## Brief 1
Could you copy the passage of the SLV article below word for word, starting with "Inflation On the" and going on through "to raw assets."?
## Brief 2
Can you carry on the article about silver and the SLV fund from the point where it stops?

Additionally, the gold-to-silver ratio, the COT report, as well as SLV’s technical image imply silver/SLV is significantly undervalued at current levels and is likely to go much higher in the intermediate and longer term.

Despite the recent rebound, silver/SLV is trading around multi-year lows, and given the current economic atmosphere, it is likely to go substantially higher from current levels.

SLV: A Great Way to Build Exposure to Silver

SLV is an exchange-traded fund that is designed to give investors a cost-efficient way to gain access to the silver market without having to buy silver futures or the physical metal.

The SLV ETF fund is engineered to mimic the spot price of silver. Each share owned by an investor represents a fractional ownership in the fund, which holds over 325 million ounces of physical silver worth roughly $4.5 billion.

SLV is an efficient and convenient trading vehicle, as it mimics silver's spot price, yet investors do not need to deal with exchanges that facilitate futures contracts and do not have to pay prices over spot to procure the physical asset.

It is also extremely liquid and can easily be bought and sold like any other highly liquid stock or ETF. In addition, SLV has very attractive options that can be traded with great ease.

Since SLV is physically backed by silver and mimics the commodity's price almost identically, I will refer to the ETF and silver interchangeably throughout some parts of this article.

As the Fed Eases Rates, SLV Should Go Much Higher

Like gold, Fed policy plays a key role in impacting silver prices, and thus, the price of SLV. The market now expects the Fed funds rate to be substantially lower one year from now. In fact, the CME Group’s Fed Watch Tool implies rates will likely be 75-100 basis points lower one year from now.


This is very bullish for SLV, as a lower funds rate should put pressure on both the dollar as well as widely held treasuries and bonds. Like gold, silver is a competing “safe haven” asset class to bonds. Furthermore, as silver is priced in dollars, a weaker dollar will be bullish for silver prices, as it makes the metal cheaper in alternative currencies.

Furthermore, easier Fed policy should expand the money supply, which makes silver/SLV more attractive to investors due to the likelihood of higher inflation because of money supply expansion and easier credit standards.

Inflation On the Rise

Higher inflation is bullish for SLV, as inflation causes prices of raw materials to rise due to more money supply in the financial system relative to raw assets.

CPI Inflation

Source: Trading Economics

The Fed’s policy to ease rates will do just that - expand the money supply - which should enable prices of gold, silver, and related assets and trading vehicles like SLV to rise. Right now, CPI inflation is at about 2% and appears to be rising. Once the Fed implements its projected rate cuts, inflation should rise, and could surge substantially, which will be extremely bullish for SLV.

The Dollar: Not Likely to Stay Strong for Long

Easier monetary policy coupled with higher inflation will be bearish for the dollar, as more money in the system should weaken the buck - another very bullish element for SLV. The dollar has been in an upward trajectory for about a year now, but that will very likely change once the Fed starts easing again.

USD 3 Years

dollar chart

In fact, the dollar could go substantially lower, and even take out last year’s lows, which should cause SLV prices to rise sharply from current levels. Another factor to consider is that the Fed has more room to cut rates relative to the ECB, which already has its benchmark rate at zero, and Japan, which has a negative benchmark rate.

This essentially means the Fed has more tools at its disposal to lower the buck relative to the ECB and other major central banks like Japan, which further reinforces the likelihood of the dollar going lower in the future.

## Data entries
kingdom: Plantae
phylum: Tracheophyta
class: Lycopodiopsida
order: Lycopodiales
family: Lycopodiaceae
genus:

## Exercise result 1
Inflation On the Rise

Higher inflation is bullish for SLV, as inflation causes prices of raw materials to rise due to more money supply in the financial system relative to raw assets.

## Exercise result 2
Yields Likely to Go Lower

Treasury yields have been crashing over the past year, and for good reason. Once it became apparent the economy was weakening late last year, we’ve seen the 10-year drop from about 3.24% to just 2%, about the same rate as inflation now.

10-Year Treasury 1-Year Chart


This means that investors buying 10-year treasuries now are essentially receiving zero return when adjusted for inflation. As the Fed eases, bonds should go even lower and inflation should head higher, implying that investors will be getting negative inflation adjusted returns on their investments in many widely held bonds.

This is extremely bullish for SLV, as metals like gold and silver are excellent hedges against inflation and should attract capital which would otherwise be allocated to widely held bonds and treasuries.

We could even see negative rates in the U.S. in the future, as we’ve seen in Europe and in Japan in recent years. Naturally, this will be quite bearish for bonds and the dollar and extremely bullish for SLV.

Why Are Speculators So Bearish on Silver?

If we look at the COT report, we see that silver’s net speculative positions are negative again, negative 22.4K futures contracts, at last count. This implies that speculators in the futures markets are actively betting against silver.

COT Report 10 Years


In fact, this is about as bearish as speculators have been on silver since last October, right before a substantial rally. Also, speculators have not been as bearish on silver over the last decade as they have been at times over the last year.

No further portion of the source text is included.